**STUDY QUESTIONS:**
A) For each statement below about the Arma 3 server setup notes, answer yes or no, and quote the words from the notes that decide it.
(i) On Windows, stopping a server sends SIGTERM before killing the process.
(ii) On startup recovery, the process name is checked against arma3server.
(iii) The stop method uses a default timeout of 30.
B) In the Arma 3 server setup notes, what working directory does the start method give the subprocess?

Verify `servers/{id}/battleye/beserver.cfg` exists with the correct RCon password.
Verify `servers/{id}/server/server.Arma3Profile` exists.
Test config injection prevention: set hostname to `X"; passwordAdmin = "pwned"; //` — verify generated server.cfg does NOT contain the injected directive.
Validate generated `server.cfg` manually by running the server with it.
### Step 2.2 — Process Manager
1. `backend/servers/process_manager.py` — `ProcessManager` singleton
2. `start(server_id, exe_path, args, cwd=servers/{id}/)` — subprocess.Popen with cwd set to server instance dir
3. `stop(server_id, timeout=30)` — on Windows: `terminate()` = hard kill (no SIGTERM). Graceful shutdown is via RCon `#shutdown` in ServerService.
4. `kill()`, `is_running()`, `get_pid()`
5. `recover_on_startup()` — verify PID is alive AND process name matches arma3server (prevents PID reuse)

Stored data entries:
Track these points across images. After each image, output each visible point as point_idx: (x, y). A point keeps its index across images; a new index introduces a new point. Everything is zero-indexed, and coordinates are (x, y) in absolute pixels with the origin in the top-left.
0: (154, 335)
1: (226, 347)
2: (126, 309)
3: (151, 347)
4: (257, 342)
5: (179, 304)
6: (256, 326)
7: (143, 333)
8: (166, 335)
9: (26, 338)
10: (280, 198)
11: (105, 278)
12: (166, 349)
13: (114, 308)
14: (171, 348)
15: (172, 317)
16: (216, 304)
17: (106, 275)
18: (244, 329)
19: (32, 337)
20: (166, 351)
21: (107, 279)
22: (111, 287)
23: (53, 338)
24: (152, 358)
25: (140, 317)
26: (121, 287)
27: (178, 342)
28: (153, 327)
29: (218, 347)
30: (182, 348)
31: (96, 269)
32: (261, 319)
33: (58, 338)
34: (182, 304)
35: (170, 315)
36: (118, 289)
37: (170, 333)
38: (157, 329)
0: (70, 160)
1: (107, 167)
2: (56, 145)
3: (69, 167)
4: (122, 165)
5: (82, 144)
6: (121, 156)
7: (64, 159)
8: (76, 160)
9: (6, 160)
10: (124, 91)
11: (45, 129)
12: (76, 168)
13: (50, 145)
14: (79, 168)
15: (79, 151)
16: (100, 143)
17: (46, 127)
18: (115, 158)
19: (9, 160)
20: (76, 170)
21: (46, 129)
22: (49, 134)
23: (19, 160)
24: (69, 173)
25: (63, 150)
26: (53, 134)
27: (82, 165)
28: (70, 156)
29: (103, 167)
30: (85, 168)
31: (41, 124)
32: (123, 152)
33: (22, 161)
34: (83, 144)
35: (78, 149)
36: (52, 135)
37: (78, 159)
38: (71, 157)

---

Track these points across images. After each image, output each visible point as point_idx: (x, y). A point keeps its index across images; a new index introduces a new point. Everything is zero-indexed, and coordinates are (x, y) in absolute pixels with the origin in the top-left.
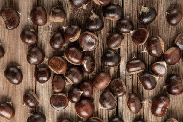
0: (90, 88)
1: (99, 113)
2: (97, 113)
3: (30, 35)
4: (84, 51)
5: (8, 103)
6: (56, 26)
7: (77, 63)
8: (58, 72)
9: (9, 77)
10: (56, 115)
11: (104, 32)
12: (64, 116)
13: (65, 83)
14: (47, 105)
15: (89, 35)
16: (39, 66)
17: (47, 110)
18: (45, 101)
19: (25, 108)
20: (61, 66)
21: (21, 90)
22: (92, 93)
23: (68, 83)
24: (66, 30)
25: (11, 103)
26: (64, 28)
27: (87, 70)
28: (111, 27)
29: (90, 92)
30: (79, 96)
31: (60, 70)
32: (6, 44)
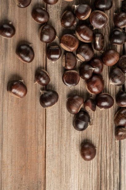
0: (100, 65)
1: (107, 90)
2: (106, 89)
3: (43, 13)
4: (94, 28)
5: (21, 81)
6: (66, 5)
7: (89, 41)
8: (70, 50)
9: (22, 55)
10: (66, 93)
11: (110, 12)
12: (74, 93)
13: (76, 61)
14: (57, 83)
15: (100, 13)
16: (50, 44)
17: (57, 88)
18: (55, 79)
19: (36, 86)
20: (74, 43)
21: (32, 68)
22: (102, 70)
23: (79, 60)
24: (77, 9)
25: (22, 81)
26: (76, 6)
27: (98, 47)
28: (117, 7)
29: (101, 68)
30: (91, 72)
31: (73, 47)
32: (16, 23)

...

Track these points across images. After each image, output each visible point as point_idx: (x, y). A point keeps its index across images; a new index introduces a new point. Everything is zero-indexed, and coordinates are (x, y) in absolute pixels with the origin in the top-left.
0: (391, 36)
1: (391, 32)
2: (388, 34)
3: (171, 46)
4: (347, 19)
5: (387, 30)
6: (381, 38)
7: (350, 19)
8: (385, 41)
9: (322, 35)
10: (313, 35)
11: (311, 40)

**OUTPUTS FOR THE TASKS:**
A)
(i) No: "on Windows: `terminate()` = hard kill (no SIGTERM)"
(ii) Yes: "verify PID is alive AND process name matches arma3server (prevents PID reuse)"
(iii) Yes: "`stop(server_id, timeout=30)`"

B) The server instance directory, `servers/{id}/`.